Filmed extras boost the RSC crowd
There’s no stopping designer William Dudley on his lone crusade to turn theatres into senssurround cinemas with video projections doing the job of scenery. Next up is Peter Pan flying round a virtual Neverland in Kensington Gardens, following on his filmic, non-stop vistas in The Coast of Utopia and The Woman in White.
But the new Julius Caesar at Stratford goes even further, with a crowd of replicated film extras boosting the crowd scenes and generally carrying on like a regimented troupe of Pina Bausch dancers.
This celluloid mob is life-sized and choreographed on six gauze screens that swing into the thrust stage area as if they might actually come to life and run across the Roman forum. That would be a very funny thing to happen on the way to it.
Something even funnier happened on opening night: the ghostly plebs took their very own curtain call, bowing in unison and then — wait for it — waving at the audience! Max Reinhardt, thou shouldst be living at this hour.
When John Gielgud played Caesar at the National in John Schlesinger’s production he was dismayed to learn that there would only be about twenty-five bods in the crowd. He was used to seeing a hundred supernumeraries at least in the revivals of his youth, something both Peter Stein and Deborah Warner have harked back to by employing loads of unpaid amateurs to swell the ranks.
Which raises another issue: do the unidentified, admittedly somewhat blurred, individuals in the mob scenes get appearance fees, or are they just lumped into the overall design budget, treated like the serfs and underlings they play on film?
Lucy Bailey’s exciting production poses all sorts of questions like these, and you have to say that the interaction between the frieze-like extras and the speaking crowd (about eight of them) in the oration scene is pretty good, as are the fight scenes with the animated adversaries coming at us like 3-D entrants in a Spartacus look-alike competition.
There was a classic first night howler, a real collectors’ item, too: Greg Hicks, playing Caesar, tripped on his toga and fell on his fanny just as he declared that he was as constant as the northern star.
He recovered well, though, only to be stabbed to death for his pains. He’s a rather young and lightweight Caesar, and Sam Troughton’s stocky Brutus and John Mackay’s epicene Cassius — he’s a bit like Mark Gatiss in The League of Gentlemen — don’t really measure up to the standards in the RSC pantheon in these roles.

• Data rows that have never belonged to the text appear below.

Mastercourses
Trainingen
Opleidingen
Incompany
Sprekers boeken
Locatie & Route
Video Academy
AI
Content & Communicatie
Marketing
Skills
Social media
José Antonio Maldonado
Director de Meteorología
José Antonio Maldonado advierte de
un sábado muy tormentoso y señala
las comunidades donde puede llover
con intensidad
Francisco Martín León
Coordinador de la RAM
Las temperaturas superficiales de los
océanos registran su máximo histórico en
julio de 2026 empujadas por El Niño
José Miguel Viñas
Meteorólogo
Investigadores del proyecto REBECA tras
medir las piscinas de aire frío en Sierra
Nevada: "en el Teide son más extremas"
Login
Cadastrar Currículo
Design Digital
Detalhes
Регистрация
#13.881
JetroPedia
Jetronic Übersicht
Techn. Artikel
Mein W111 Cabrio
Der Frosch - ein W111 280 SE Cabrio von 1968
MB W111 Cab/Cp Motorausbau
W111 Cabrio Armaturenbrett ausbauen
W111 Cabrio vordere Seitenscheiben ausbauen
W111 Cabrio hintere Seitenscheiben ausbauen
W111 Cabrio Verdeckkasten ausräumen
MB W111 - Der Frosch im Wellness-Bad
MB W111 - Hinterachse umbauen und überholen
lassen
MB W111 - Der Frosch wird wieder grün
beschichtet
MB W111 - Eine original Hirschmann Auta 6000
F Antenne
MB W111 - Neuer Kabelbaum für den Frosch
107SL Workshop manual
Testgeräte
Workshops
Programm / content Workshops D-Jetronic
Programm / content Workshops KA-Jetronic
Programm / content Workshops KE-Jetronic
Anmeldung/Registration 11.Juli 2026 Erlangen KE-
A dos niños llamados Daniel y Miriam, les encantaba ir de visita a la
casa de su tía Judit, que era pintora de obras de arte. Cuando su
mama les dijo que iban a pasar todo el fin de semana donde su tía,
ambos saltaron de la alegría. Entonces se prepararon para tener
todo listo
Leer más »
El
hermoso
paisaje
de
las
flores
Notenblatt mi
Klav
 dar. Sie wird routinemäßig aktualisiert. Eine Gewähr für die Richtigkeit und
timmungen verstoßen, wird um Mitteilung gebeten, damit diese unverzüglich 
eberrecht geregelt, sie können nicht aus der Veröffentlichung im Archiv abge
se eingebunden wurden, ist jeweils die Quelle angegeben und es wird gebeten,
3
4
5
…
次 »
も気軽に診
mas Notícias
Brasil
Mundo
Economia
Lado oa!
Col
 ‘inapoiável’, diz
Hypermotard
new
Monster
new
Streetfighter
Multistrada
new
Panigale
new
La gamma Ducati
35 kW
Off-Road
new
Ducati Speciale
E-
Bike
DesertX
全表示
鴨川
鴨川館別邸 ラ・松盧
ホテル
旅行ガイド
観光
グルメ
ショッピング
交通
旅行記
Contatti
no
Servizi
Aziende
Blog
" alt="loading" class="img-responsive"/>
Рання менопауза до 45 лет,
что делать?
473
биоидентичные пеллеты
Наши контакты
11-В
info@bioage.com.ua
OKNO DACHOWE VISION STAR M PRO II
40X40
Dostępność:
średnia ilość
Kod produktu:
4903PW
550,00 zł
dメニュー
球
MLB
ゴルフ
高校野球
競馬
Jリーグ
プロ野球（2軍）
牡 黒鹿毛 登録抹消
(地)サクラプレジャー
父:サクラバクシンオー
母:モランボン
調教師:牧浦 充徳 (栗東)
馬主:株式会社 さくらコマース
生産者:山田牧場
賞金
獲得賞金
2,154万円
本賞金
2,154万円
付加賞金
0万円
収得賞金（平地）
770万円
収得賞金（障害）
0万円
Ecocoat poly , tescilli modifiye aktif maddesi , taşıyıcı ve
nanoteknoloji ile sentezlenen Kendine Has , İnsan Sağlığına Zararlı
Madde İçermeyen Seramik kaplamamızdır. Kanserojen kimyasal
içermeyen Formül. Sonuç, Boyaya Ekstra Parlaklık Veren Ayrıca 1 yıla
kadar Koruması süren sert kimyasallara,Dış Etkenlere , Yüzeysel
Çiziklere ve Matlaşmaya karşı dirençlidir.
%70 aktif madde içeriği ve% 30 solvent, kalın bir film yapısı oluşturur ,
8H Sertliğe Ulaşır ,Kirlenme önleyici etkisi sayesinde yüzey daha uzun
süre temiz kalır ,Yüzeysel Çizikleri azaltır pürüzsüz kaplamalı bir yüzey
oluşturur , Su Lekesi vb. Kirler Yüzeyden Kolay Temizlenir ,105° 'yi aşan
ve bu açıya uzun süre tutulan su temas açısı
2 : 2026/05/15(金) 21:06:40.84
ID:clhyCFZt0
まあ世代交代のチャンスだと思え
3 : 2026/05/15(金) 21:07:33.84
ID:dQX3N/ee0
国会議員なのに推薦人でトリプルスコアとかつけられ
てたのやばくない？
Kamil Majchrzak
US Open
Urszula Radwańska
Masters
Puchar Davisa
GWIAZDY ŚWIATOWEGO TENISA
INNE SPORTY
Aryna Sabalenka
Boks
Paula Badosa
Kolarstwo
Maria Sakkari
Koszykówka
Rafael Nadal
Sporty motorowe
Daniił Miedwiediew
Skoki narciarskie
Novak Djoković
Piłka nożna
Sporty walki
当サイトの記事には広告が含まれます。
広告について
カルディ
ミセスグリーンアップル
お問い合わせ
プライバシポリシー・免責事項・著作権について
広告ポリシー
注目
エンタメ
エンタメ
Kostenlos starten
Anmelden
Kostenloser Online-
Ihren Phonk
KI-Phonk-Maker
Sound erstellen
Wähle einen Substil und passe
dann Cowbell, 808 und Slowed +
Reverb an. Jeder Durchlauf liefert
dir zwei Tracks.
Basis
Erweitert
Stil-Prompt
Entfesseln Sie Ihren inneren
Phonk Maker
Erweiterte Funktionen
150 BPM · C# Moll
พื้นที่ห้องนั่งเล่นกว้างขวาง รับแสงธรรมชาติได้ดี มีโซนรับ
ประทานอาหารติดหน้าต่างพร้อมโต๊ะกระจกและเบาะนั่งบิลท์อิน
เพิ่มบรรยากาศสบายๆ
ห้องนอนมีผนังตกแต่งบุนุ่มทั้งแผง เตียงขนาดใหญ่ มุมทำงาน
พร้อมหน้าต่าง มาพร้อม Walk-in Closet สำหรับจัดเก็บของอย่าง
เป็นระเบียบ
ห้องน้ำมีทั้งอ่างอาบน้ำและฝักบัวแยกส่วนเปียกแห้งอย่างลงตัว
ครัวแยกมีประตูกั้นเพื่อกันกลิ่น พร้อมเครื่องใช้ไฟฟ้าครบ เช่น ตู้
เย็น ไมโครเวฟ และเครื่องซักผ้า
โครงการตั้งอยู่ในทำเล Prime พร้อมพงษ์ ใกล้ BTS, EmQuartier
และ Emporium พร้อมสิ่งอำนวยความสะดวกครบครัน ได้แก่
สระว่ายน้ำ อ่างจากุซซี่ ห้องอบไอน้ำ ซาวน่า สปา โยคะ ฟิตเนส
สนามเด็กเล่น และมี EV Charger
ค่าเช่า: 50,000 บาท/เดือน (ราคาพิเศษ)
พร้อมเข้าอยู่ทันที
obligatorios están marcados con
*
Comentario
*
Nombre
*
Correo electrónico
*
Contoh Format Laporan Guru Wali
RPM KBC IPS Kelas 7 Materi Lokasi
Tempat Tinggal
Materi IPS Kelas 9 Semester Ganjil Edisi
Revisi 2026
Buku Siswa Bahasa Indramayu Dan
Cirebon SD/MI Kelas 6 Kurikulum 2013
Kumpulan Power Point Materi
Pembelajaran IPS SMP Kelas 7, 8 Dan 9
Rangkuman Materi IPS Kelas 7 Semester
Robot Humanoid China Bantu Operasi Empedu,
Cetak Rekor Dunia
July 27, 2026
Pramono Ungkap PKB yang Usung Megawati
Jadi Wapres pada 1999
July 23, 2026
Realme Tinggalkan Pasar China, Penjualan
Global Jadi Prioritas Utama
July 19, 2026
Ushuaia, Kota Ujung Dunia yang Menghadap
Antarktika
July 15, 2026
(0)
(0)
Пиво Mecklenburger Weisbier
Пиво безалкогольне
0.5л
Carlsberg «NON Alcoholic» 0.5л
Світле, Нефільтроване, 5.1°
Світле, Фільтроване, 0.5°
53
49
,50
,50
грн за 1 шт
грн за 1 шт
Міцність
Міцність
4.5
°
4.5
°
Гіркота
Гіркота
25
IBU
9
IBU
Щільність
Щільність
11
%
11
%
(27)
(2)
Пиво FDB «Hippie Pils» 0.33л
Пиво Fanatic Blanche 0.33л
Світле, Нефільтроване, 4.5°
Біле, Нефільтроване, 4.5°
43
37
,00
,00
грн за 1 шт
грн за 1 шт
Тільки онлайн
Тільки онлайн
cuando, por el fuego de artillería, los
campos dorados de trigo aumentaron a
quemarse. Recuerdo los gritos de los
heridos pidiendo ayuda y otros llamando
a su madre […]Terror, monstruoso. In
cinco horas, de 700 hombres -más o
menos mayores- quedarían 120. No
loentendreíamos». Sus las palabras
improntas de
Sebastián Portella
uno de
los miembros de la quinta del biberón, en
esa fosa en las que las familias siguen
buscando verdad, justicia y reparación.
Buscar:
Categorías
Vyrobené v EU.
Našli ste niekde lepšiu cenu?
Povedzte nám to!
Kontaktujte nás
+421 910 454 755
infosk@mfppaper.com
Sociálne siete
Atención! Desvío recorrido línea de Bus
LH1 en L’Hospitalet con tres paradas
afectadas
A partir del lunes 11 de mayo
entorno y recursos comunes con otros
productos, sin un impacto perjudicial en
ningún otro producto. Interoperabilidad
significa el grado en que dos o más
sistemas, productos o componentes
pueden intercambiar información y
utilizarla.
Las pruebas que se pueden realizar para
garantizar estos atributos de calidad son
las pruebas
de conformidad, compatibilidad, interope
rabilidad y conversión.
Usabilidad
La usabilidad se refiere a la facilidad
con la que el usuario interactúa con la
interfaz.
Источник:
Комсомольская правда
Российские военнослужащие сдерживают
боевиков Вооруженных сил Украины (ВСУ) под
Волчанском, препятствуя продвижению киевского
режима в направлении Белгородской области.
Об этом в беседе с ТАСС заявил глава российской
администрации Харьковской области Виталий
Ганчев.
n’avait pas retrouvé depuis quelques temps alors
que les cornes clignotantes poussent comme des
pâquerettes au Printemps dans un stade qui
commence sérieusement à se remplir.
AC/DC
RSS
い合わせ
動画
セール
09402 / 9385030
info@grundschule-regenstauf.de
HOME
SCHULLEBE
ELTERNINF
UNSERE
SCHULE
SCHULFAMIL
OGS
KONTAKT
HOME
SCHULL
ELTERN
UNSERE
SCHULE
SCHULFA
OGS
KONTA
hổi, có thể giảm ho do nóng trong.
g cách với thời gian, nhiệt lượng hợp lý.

One former RSC Brutus, John Nettles, looked happy enough, though, in the stalls. And RSC associate Tony Sher told me that the book cover portrait he once drew of me — sitting, as it happens, in the cinema seats of the old Shakespeare Theatre stalls — would be among the exhibits of his forthcoming National Theatre show. I wonder how much I’ll go for?!
It was a pleasant afternoon and evening by the Avon. I met a couple of friends in the stunning new fish bar, Bernadettes, for a glass of champagne — you can sit on a roof terrace and look out over the town across to Holy Trinity Church – and much enjoyed my pre-show dinner in Lamb’s.
The Stratford waterside has recovered, just about, from a weekend aberration when a madman went on the rampage in the Dirty Duck and tore the place apart before moving on to another couple of hostelries and doing the same.
Which only goes to show the wisdom of keeping your lower classes where they belong: at the back of the stage and walled up inside the special effects department. Maybe Bill Dudley’s onto something after all.

May 28th, 2009 at 10:21 pm
The crowd was only the actors of the company. But it was so well made that it’s not obvious. Well done to everybody who worked on these videos.